-------- DATA SHOWN
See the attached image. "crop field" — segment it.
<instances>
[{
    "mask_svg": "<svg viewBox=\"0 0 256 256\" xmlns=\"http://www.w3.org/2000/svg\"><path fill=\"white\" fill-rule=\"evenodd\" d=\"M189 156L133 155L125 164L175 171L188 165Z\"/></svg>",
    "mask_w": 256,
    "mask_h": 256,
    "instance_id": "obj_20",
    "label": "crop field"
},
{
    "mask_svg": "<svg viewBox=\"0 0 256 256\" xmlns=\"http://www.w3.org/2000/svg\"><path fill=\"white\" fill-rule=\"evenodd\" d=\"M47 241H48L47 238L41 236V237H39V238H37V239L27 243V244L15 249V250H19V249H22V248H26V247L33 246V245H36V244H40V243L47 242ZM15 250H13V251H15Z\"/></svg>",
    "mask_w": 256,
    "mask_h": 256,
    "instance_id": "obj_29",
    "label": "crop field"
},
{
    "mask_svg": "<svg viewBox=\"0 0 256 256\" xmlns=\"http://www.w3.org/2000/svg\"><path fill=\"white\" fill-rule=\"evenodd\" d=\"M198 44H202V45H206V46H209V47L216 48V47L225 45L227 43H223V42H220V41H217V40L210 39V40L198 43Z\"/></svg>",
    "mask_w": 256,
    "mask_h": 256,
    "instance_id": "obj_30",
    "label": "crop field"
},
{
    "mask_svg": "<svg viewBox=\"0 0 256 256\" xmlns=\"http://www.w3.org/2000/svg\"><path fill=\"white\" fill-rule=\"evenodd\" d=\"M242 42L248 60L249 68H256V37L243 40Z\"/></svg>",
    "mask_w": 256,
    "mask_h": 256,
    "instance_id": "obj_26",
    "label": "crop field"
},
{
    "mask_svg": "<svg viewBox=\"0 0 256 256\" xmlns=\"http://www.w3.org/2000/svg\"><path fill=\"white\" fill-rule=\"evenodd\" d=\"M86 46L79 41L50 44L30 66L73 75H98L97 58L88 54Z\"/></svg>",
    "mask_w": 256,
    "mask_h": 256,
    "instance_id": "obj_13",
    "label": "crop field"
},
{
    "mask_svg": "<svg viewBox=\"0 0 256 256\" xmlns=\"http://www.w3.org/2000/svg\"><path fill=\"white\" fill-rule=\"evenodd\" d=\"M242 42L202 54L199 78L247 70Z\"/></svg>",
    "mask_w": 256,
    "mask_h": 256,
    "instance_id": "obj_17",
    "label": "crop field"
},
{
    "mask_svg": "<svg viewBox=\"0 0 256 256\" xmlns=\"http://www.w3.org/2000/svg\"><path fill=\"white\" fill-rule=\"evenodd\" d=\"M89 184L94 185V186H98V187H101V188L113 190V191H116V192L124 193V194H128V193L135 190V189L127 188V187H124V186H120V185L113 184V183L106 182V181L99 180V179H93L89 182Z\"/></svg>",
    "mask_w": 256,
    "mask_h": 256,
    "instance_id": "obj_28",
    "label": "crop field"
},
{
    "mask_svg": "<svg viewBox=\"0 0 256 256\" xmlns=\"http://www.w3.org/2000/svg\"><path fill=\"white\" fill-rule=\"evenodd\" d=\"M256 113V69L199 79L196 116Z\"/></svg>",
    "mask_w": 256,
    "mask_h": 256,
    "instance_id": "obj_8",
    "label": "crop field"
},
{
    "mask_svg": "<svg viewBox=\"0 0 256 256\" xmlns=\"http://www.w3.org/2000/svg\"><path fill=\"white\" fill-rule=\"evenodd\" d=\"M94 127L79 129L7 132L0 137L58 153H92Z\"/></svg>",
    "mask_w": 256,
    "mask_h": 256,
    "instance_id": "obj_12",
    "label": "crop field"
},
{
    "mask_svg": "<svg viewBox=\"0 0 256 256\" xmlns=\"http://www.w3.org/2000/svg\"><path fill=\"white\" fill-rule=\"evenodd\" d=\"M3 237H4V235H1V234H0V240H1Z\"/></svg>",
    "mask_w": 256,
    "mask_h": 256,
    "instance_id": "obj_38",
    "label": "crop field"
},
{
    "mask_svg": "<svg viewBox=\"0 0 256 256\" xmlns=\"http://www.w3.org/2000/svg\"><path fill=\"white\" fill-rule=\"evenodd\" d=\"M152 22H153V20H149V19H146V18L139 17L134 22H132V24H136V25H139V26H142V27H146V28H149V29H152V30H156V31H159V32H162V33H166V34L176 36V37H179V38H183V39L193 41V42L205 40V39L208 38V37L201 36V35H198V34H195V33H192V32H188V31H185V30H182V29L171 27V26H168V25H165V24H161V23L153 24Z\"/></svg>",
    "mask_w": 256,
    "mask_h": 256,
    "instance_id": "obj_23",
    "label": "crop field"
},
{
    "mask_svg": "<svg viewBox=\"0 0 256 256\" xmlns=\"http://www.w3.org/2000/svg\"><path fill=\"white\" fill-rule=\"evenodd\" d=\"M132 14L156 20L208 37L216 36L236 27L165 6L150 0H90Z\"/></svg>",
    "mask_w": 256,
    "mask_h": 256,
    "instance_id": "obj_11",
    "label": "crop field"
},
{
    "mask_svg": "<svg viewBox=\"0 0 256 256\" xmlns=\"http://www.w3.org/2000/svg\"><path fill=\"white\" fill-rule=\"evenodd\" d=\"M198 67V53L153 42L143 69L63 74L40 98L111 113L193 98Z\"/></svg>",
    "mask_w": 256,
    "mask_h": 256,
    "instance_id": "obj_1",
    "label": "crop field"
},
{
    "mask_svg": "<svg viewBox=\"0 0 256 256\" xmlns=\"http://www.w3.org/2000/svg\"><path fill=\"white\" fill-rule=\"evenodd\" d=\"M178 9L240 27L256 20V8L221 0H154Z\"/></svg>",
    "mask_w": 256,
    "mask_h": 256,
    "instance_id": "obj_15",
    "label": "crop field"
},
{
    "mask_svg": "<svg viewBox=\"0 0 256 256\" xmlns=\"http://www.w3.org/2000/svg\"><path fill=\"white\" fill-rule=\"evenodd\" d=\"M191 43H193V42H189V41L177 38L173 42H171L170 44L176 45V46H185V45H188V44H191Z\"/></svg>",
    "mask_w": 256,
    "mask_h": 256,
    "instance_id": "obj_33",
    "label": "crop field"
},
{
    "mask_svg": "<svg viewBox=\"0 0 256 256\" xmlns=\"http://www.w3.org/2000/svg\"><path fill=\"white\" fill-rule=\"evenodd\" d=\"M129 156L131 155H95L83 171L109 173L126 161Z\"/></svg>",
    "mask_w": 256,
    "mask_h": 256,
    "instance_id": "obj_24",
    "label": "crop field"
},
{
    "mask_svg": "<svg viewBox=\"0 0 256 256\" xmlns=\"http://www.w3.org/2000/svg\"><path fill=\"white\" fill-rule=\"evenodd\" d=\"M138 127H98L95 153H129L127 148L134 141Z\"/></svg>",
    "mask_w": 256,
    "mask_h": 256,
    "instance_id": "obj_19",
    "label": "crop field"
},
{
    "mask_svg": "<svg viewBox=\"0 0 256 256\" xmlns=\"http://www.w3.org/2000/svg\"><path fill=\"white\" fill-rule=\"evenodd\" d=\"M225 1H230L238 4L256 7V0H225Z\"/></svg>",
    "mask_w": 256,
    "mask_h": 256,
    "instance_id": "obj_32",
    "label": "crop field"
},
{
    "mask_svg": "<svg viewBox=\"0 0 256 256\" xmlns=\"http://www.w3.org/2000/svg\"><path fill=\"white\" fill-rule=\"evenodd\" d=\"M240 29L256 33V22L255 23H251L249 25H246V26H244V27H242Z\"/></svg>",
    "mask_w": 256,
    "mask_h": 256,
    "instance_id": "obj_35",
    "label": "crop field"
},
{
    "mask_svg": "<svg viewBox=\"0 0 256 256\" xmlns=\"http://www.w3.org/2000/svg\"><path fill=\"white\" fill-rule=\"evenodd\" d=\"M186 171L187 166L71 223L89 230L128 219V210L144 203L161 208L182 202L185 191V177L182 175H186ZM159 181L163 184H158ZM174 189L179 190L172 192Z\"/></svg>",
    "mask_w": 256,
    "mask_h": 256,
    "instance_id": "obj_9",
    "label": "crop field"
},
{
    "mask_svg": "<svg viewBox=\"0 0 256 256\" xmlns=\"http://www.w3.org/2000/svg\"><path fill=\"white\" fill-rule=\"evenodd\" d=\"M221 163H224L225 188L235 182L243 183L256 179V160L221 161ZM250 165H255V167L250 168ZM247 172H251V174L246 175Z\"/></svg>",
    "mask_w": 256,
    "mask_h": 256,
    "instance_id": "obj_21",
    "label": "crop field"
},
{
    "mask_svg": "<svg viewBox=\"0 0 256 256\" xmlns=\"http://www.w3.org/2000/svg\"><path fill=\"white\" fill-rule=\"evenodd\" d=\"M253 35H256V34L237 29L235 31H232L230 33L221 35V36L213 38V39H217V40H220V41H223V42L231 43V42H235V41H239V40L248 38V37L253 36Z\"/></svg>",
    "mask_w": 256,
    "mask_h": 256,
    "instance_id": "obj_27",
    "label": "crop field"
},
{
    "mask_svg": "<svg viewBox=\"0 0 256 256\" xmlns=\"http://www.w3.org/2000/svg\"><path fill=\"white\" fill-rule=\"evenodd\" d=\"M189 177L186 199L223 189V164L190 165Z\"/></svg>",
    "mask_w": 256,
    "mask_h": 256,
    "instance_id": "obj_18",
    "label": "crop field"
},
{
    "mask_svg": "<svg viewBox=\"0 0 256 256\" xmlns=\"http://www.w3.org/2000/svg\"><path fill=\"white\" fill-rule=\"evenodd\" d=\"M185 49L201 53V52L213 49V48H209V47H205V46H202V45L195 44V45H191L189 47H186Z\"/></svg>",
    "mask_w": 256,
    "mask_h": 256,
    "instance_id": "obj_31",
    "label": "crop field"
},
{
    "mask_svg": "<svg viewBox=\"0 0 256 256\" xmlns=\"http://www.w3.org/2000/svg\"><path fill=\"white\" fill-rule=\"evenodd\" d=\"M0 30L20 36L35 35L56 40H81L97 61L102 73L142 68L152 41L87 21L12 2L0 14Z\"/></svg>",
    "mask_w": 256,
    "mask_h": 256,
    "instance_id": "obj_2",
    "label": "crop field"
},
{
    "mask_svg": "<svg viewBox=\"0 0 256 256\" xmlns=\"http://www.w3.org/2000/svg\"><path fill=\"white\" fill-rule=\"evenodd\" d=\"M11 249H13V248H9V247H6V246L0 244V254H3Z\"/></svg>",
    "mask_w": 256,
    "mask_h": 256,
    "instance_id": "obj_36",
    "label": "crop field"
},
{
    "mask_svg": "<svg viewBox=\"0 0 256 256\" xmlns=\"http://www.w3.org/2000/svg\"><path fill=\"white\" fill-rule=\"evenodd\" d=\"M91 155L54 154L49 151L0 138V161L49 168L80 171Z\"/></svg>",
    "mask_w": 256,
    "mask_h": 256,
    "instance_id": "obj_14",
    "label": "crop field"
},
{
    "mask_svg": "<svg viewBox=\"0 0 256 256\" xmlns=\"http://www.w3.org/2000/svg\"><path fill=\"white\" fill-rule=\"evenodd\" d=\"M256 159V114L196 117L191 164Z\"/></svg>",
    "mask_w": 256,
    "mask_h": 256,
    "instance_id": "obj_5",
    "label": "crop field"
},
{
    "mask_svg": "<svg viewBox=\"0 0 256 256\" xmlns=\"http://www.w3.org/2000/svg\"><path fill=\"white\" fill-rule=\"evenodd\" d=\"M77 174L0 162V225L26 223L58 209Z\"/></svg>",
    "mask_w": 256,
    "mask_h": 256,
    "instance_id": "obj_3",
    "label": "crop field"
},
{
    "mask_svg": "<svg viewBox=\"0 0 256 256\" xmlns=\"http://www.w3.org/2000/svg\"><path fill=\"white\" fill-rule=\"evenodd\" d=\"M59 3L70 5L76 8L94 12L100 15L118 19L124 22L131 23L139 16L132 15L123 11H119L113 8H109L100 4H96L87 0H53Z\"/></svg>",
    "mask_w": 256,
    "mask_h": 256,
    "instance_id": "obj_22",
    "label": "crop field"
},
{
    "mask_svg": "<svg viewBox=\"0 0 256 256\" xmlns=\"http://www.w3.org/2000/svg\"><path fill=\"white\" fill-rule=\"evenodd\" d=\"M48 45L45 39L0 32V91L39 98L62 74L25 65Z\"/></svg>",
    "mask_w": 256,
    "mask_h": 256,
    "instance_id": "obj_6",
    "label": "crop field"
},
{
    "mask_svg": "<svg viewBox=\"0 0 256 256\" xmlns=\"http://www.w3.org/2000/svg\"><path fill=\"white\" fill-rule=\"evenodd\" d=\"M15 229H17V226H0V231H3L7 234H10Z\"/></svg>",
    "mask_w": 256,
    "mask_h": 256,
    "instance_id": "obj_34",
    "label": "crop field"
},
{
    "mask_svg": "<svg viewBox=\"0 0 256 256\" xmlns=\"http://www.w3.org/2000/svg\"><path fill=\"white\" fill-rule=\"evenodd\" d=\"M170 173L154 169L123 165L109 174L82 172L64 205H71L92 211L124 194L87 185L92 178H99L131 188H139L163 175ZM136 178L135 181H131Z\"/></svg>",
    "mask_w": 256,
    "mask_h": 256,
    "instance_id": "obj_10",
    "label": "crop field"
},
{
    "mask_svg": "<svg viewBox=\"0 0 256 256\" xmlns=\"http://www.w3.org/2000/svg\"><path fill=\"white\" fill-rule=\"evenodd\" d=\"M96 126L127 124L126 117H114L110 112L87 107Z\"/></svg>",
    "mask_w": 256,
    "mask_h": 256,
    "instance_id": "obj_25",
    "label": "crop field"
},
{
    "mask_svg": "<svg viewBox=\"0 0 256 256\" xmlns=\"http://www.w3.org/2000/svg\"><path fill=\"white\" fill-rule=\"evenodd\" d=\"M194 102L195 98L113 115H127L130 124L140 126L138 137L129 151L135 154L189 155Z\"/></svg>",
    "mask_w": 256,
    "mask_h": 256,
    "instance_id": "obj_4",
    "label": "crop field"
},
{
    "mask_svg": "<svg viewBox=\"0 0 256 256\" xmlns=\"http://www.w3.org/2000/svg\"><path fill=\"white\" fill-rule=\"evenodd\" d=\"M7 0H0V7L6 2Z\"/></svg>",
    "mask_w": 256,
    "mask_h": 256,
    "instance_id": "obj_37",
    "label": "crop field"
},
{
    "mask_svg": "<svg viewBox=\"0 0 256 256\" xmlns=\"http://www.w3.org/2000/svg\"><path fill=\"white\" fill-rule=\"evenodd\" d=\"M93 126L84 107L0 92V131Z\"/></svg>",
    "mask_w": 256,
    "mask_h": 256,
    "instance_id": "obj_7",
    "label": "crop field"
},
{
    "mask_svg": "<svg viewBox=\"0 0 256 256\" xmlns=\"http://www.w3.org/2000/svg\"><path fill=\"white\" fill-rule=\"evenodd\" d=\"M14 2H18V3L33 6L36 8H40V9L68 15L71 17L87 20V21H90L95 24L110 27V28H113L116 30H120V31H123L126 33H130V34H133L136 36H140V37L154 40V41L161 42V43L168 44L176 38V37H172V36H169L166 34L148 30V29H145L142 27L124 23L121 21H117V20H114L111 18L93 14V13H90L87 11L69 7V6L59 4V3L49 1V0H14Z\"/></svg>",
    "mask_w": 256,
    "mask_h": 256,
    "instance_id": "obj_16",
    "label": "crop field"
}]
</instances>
----------------
▶ _GOAL OF THE EXERCISE_: Lay out the records as a numbered list, starting at the first line and ending with the line that contains "241H48L47 238L41 236V237H39V238H37V239L27", both included. Omit any blank lines.

▶ _EXERCISE ANSWER_:
1. See the attached image. "crop field" — segment it.
2. <instances>
3. [{
4.     "mask_svg": "<svg viewBox=\"0 0 256 256\" xmlns=\"http://www.w3.org/2000/svg\"><path fill=\"white\" fill-rule=\"evenodd\" d=\"M189 156L133 155L125 164L175 171L188 165Z\"/></svg>",
5.     "mask_w": 256,
6.     "mask_h": 256,
7.     "instance_id": "obj_20",
8.     "label": "crop field"
9. },
10. {
11.     "mask_svg": "<svg viewBox=\"0 0 256 256\" xmlns=\"http://www.w3.org/2000/svg\"><path fill=\"white\" fill-rule=\"evenodd\" d=\"M47 241H48L47 238L41 236V237H39V238H37V239L27 243V244L15 249V250H19V249H22V248H26V247L33 246V245H36V244H40V243L47 242ZM15 250H13V251H15Z\"/></svg>",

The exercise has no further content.